Not as dark as I thought it would be....... ;D j/k
What did you get him on?


----------



## tom_in_orl (Dec 9, 2006)

Where you at? Any background story that you can share? Is it Somalia? ;D

You know what they say over there.....

"To errr is human.
to arrrr is pirate."


----------



## aaronshore (Aug 24, 2007)

Tom. I think he is in Ghanah.


----------



## MATT (Apr 30, 2007)

Did that thing make it to some's plate or was it used for chum


----------



## beavis (Dec 11, 2006)

> Where you at? Any background story that you can share? Is it Somalia?   ;D
> 
> You know what they say over there.....
> 
> ...



here you go Tom

http://www.inshore-fishing.com/forum/index.php?showtopic=20183


----------



## phishphood (Dec 15, 2006)

Keep an eye out for those slithery things and the snakes too.

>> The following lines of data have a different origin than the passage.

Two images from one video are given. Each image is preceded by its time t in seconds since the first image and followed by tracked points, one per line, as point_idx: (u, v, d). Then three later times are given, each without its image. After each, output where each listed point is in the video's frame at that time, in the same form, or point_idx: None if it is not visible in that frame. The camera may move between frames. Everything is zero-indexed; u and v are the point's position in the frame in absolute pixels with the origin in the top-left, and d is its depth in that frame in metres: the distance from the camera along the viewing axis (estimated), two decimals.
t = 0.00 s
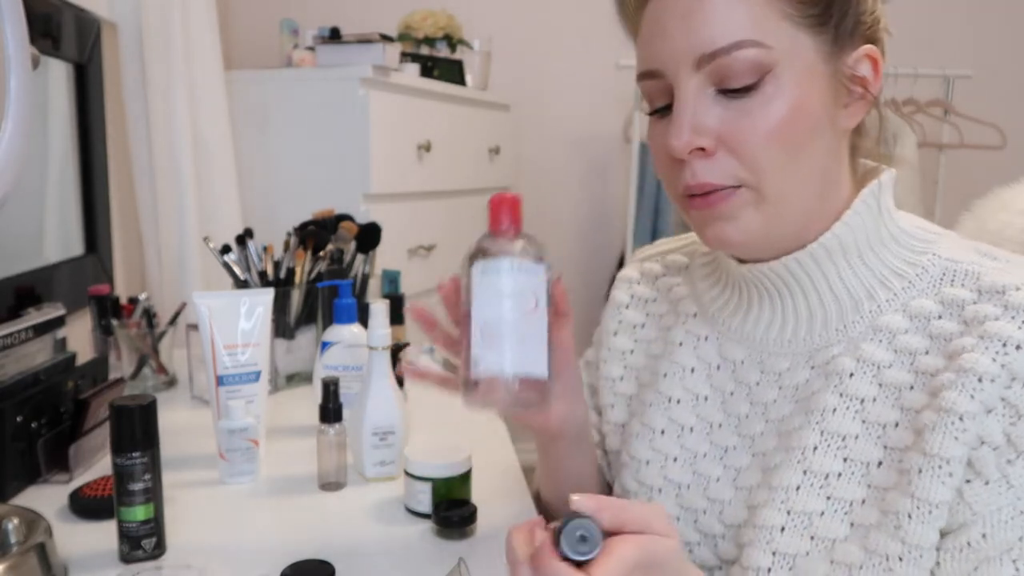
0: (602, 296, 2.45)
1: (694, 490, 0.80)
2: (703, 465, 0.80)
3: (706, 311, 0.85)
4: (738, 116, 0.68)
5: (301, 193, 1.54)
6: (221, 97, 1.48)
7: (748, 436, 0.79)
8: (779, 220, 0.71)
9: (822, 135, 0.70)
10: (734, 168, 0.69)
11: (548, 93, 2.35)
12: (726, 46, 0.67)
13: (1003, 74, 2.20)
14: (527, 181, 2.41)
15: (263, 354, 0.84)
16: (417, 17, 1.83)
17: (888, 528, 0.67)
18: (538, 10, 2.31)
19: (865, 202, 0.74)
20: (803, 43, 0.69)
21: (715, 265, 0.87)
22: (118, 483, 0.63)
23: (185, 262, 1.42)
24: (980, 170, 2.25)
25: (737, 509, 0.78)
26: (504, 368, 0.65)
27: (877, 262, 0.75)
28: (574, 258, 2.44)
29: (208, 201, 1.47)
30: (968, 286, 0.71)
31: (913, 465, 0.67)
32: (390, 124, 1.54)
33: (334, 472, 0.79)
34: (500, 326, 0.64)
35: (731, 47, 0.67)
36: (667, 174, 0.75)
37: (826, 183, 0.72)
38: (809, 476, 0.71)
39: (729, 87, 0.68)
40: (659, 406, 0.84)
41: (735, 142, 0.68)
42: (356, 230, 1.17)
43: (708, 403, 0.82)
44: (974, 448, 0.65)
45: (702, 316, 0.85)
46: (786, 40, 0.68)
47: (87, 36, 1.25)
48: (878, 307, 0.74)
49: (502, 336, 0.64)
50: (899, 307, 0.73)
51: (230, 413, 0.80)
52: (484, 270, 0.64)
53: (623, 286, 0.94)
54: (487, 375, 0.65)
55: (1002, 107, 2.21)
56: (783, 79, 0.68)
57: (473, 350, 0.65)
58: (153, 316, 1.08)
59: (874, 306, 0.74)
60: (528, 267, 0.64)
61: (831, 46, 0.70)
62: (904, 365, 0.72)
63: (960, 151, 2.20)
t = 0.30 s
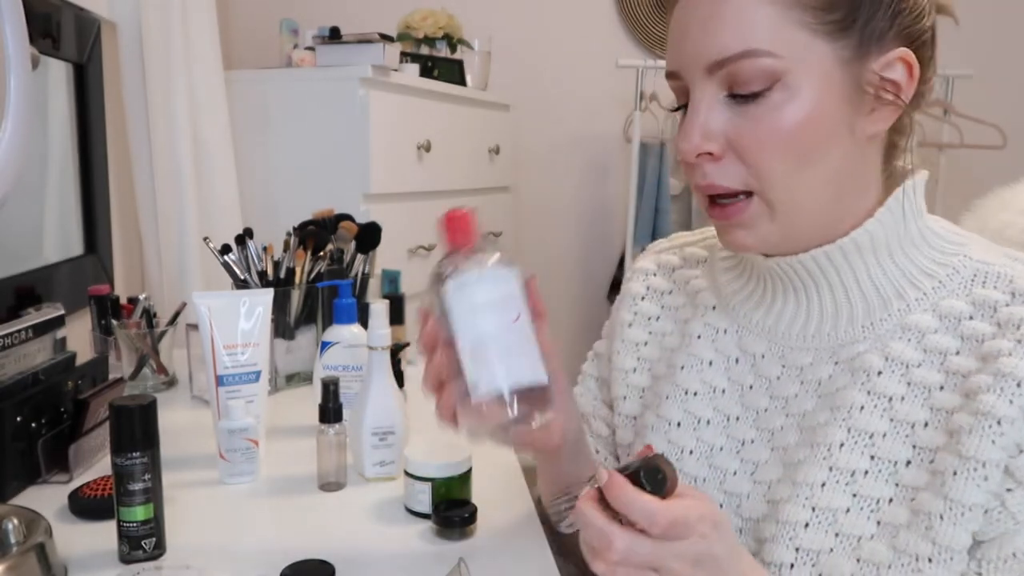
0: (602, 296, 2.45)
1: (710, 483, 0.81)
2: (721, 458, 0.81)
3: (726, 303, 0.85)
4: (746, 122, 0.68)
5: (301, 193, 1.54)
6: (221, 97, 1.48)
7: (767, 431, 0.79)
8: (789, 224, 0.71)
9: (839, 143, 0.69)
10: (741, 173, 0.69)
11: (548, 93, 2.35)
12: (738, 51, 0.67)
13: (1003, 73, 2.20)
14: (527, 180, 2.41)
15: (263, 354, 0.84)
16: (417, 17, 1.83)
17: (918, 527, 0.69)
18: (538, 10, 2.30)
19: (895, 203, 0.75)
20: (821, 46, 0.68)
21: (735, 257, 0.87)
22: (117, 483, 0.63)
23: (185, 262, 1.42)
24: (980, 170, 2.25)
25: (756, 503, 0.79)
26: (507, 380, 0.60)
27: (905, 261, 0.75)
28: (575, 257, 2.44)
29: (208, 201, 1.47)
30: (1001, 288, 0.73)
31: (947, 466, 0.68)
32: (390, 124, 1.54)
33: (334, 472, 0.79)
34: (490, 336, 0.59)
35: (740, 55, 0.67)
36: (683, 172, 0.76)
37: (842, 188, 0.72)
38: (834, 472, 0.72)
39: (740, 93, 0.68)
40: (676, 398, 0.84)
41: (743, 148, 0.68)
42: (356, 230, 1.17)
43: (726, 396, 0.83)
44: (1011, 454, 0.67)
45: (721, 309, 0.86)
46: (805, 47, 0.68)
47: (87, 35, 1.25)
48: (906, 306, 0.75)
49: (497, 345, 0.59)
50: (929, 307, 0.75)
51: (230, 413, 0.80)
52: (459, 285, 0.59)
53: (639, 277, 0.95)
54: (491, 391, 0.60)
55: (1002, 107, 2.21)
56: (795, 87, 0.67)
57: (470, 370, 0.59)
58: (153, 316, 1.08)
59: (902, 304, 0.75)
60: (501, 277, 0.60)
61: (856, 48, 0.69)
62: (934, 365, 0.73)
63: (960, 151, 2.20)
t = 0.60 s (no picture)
0: (601, 295, 2.45)
1: (721, 485, 0.81)
2: (732, 461, 0.81)
3: (739, 304, 0.85)
4: (752, 117, 0.68)
5: (301, 193, 1.54)
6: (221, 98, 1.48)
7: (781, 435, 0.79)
8: (794, 220, 0.71)
9: (847, 142, 0.69)
10: (745, 166, 0.70)
11: (548, 93, 2.35)
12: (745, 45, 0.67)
13: (1002, 73, 2.20)
14: (527, 180, 2.41)
15: (263, 354, 0.84)
16: (417, 17, 1.84)
17: (936, 538, 0.69)
18: (538, 10, 2.30)
19: (917, 206, 0.73)
20: (829, 44, 0.67)
21: (750, 257, 0.86)
22: (117, 484, 0.63)
23: (185, 262, 1.42)
24: (980, 170, 2.25)
25: (768, 507, 0.79)
26: (529, 412, 0.58)
27: (925, 267, 0.74)
28: (575, 257, 2.44)
29: (208, 201, 1.47)
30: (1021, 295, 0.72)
31: (966, 478, 0.68)
32: (389, 124, 1.54)
33: (334, 472, 0.79)
34: (495, 373, 0.58)
35: (747, 49, 0.67)
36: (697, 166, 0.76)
37: (851, 187, 0.71)
38: (849, 480, 0.73)
39: (748, 88, 0.69)
40: (688, 400, 0.84)
41: (749, 141, 0.69)
42: (355, 230, 1.16)
43: (738, 399, 0.82)
44: None
45: (734, 310, 0.85)
46: (814, 43, 0.67)
47: (87, 35, 1.25)
48: (924, 312, 0.75)
49: (505, 379, 0.58)
50: (947, 314, 0.74)
51: (230, 413, 0.79)
52: (445, 335, 0.58)
53: (652, 277, 0.94)
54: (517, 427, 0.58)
55: (1002, 107, 2.21)
56: (802, 82, 0.67)
57: (488, 415, 0.57)
58: (153, 316, 1.08)
59: (920, 310, 0.75)
60: (477, 318, 0.60)
61: (867, 45, 0.68)
62: (952, 373, 0.72)
63: (960, 151, 2.20)
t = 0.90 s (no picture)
0: (601, 296, 2.45)
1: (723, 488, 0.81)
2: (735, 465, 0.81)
3: (744, 305, 0.84)
4: (752, 109, 0.68)
5: (301, 194, 1.54)
6: (221, 98, 1.49)
7: (784, 439, 0.79)
8: (794, 216, 0.71)
9: (849, 138, 0.68)
10: (743, 159, 0.70)
11: (548, 93, 2.35)
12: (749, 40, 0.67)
13: (1002, 73, 2.20)
14: (527, 180, 2.41)
15: (263, 354, 0.84)
16: (416, 17, 1.84)
17: (943, 549, 0.70)
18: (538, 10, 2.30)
19: (926, 210, 0.73)
20: (831, 42, 0.67)
21: (755, 257, 0.86)
22: (117, 484, 0.63)
23: (185, 262, 1.42)
24: (980, 170, 2.25)
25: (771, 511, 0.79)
26: (534, 395, 0.60)
27: (933, 271, 0.74)
28: (575, 257, 2.44)
29: (208, 201, 1.47)
30: None
31: (975, 490, 0.69)
32: (389, 124, 1.54)
33: (334, 472, 0.79)
34: (491, 367, 0.60)
35: (750, 39, 0.67)
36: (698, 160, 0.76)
37: (852, 185, 0.71)
38: (854, 486, 0.73)
39: (750, 79, 0.69)
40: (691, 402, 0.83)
41: (747, 133, 0.69)
42: (356, 230, 1.16)
43: (742, 402, 0.82)
44: None
45: (739, 312, 0.84)
46: (818, 39, 0.67)
47: (87, 35, 1.25)
48: (931, 316, 0.74)
49: (502, 371, 0.60)
50: (955, 320, 0.74)
51: (230, 413, 0.79)
52: (434, 344, 0.60)
53: (656, 276, 0.93)
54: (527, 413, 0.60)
55: (1002, 107, 2.21)
56: (803, 75, 0.67)
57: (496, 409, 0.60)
58: (153, 316, 1.08)
59: (928, 315, 0.74)
60: (455, 324, 0.61)
61: (869, 44, 0.68)
62: (959, 380, 0.72)
63: (960, 151, 2.20)
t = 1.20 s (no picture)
0: (602, 296, 2.45)
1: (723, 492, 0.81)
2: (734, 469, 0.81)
3: (740, 307, 0.83)
4: (745, 111, 0.68)
5: (301, 194, 1.54)
6: (221, 98, 1.49)
7: (783, 443, 0.79)
8: (788, 219, 0.71)
9: (842, 139, 0.68)
10: (736, 162, 0.70)
11: (548, 93, 2.35)
12: (751, 35, 0.67)
13: (1002, 72, 2.20)
14: (527, 180, 2.41)
15: (263, 354, 0.84)
16: (416, 17, 1.84)
17: (948, 557, 0.70)
18: (538, 10, 2.30)
19: (923, 212, 0.72)
20: (825, 40, 0.67)
21: (752, 257, 0.85)
22: (117, 484, 0.63)
23: (185, 262, 1.42)
24: (980, 170, 2.25)
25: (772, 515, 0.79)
26: (524, 393, 0.60)
27: (929, 274, 0.73)
28: (575, 257, 2.44)
29: (208, 201, 1.47)
30: None
31: (978, 499, 0.69)
32: (390, 124, 1.54)
33: (334, 472, 0.79)
34: (479, 367, 0.60)
35: (742, 40, 0.67)
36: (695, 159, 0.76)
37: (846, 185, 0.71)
38: (853, 491, 0.73)
39: (743, 81, 0.69)
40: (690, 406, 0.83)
41: (741, 135, 0.69)
42: (356, 230, 1.16)
43: (740, 405, 0.81)
44: None
45: (735, 314, 0.84)
46: (809, 38, 0.67)
47: (87, 35, 1.25)
48: (928, 319, 0.74)
49: (491, 371, 0.60)
50: (952, 323, 0.73)
51: (230, 413, 0.80)
52: (423, 347, 0.60)
53: (653, 277, 0.93)
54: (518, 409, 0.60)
55: (1003, 107, 2.21)
56: (795, 76, 0.67)
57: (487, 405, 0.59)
58: (153, 316, 1.08)
59: (924, 318, 0.74)
60: (440, 326, 0.62)
61: (867, 43, 0.68)
62: (957, 385, 0.72)
63: (960, 151, 2.20)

Stay safe.


----------



## tom_in_orl (Dec 9, 2006)

Thats amazing stuff. Very few of us will ever see anything like that.


----------



## Kemo (Jun 22, 2008)

That is a very great adventure. Good luck.

I went to Bunnell once, but didn't get any pictures. ;D

Kemo


----------



## backwaterbandits (Dec 15, 2006)

RJ, Enjoy your adventure and be safe!
Thanks for the pics... Keep them coming... Dave


----------